Can the Warsaw meeting on the Middle East produce results?
By Aljosa Milenkovic

A two-day U.S.-sponsored international conference on "peace and security" in the Middle East got underway in Warsaw, Poland this Wednesday.

While dozens of countries have sent representatives to Warsaw, many important players are not there, either because they weren't invited or declined to go. Many believe this is due to the meeting's agenda and in particular its focus on Iran.

The U.S. has sent its political heavyweights, led by Vice President Mike Pence, followed by the Secretary of State Mike Pompeo, U.S. President's Senior Adviser Jared Kushner and Special Representative for International Negotiations Jason Greenblatt.

A lot of other dignitaries came to Warsaw as well, including Israeli Prime Minister Benjamin Netanyahu. But also, many were absent, with maybe the biggest void in the U.S.-led block being the European Union (EU) countries and the EU itself.

Those were represented mostly by the diplomats of lower levels, but that didn't deter the U.S. in pushing forward with the meeting, particularly because they wanted to broaden the goals of their delegation to strengthening the ties with Eastern European countries, particularly with Poland.

Participants pose for family photo at the Middle East conference at the Royal Castle in Warsaw, Poland, February 13, 2019. /VCG Photo

Participants pose for family photo at the Middle East conference at the Royal Castle in Warsaw, Poland, February 13, 2019. /VCG Photo

That's why as soon as he landed at Warsaw Airport, Pence visited the joint Polish-American military base on the outskirts of Warsaw, together with Polish leader, Andrzej Duda.

The two were present at the signing of the agreement for Poland's purchase of over 400 million U.S. dollars' worth of multiple rocket launcher systems from the U.S., after which Pence explained Washington's vision of "Pax Americana" to the U.S. and Polish soldiers present.

"Just in the past two years, President Trump signed the largest investment in our national defense since the final days of the cold war. We released a national security strategy, advancing peace across the wider world, as well. Peace through American strength and the strength of strong alliances with freedom-loving nations around the world," Pence said.

But it's not all roses

The agenda of the conference sparked a lot of controversies before it began, even in the host country.

"There has been a growing opposition towards this conference, so much so, that just before word of the venue became public, Poland's deputy foreign minister was sent to Iran in order, let's say to appease the Iranian establishment,” Antoni Jakubowski from the Center for Polish-Asian Studies said.

But Tehran wasn't concerned. In fact, Iranian Foreign Minister Mohammad Zarif quickly dismissed the whole conference as a charade, speaking to the journalists in Tehran on Wednesday.

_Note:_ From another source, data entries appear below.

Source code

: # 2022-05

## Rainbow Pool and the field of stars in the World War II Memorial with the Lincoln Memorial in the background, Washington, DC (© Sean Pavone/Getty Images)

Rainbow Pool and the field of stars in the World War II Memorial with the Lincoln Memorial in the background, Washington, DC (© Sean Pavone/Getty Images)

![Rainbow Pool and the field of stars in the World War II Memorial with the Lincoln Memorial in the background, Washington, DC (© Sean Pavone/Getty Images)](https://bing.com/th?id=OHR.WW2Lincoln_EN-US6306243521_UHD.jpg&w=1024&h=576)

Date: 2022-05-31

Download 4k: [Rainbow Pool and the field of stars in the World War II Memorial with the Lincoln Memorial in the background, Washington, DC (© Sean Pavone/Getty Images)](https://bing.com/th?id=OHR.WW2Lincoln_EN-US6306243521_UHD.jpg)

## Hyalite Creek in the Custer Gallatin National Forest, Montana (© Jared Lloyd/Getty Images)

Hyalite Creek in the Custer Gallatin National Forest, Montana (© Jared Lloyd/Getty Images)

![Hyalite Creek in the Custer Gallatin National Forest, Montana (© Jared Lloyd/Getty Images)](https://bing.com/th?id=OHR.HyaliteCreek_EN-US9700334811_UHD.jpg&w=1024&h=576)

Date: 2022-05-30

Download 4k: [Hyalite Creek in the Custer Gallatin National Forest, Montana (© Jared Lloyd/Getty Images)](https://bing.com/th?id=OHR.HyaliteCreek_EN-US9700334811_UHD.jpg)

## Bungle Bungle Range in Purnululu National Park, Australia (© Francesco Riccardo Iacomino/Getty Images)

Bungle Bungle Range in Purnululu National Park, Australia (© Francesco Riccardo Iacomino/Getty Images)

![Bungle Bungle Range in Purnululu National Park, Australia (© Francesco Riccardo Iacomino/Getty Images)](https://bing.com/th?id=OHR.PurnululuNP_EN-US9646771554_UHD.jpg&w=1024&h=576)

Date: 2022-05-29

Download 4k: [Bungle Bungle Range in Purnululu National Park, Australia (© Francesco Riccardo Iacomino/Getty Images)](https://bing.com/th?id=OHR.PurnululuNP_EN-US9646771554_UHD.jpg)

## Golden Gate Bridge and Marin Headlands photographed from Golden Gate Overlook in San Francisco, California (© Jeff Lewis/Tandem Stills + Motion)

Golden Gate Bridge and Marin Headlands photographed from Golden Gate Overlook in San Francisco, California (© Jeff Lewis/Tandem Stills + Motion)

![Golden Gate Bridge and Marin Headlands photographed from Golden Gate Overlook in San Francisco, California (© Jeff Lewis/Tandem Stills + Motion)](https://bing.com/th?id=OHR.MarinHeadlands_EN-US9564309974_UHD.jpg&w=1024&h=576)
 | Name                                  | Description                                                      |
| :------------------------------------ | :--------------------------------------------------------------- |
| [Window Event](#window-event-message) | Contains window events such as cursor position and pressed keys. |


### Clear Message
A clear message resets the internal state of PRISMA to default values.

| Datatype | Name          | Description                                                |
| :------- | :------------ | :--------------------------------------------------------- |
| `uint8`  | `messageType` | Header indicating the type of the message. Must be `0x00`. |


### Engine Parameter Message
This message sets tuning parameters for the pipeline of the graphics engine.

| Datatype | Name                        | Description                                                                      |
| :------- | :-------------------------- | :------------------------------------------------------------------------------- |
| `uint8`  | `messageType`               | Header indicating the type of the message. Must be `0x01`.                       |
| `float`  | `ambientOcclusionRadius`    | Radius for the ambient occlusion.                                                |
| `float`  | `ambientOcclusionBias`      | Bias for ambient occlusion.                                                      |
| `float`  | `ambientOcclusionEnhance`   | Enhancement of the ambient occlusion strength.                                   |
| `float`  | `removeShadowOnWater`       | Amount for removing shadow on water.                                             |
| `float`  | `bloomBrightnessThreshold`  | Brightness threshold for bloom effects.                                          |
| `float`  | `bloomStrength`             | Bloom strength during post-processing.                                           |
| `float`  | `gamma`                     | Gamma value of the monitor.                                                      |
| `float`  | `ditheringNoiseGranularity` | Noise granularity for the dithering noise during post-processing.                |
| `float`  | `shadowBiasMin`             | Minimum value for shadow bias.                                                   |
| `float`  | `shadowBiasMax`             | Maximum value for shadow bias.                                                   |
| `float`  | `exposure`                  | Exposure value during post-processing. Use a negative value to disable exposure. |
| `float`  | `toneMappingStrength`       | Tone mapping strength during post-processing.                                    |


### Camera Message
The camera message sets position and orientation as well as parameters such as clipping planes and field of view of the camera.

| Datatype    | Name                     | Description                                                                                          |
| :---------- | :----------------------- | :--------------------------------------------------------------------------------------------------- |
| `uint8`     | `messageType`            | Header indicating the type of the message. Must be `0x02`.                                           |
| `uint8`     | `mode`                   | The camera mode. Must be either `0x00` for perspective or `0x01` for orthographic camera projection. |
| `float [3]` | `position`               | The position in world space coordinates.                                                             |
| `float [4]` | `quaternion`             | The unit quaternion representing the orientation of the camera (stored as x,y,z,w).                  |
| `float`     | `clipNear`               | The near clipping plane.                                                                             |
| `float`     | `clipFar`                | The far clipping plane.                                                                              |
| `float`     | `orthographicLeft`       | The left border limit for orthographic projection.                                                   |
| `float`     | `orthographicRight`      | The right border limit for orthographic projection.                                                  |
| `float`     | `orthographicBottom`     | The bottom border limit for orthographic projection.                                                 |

“I don't think it can do anything. It's another attempt by the United States to pursue its obsession with Iran, that is not well-founded and I think the fact that they're not even aiming to produce any agreed text, rather they are just attempting to make a statement by themselves on behalf of everybody indicates that they don't even believe it's a serious affair,” Zarif said.

In the meantime, the conference's real work begins on Thursday, as that is when the closed door meeting start.

However, the true worth of the conference will be difficult to quantify, considering the absence of so many key players, from Turkey, Iran and Lebanon in the region, to more global powers like China and Russia.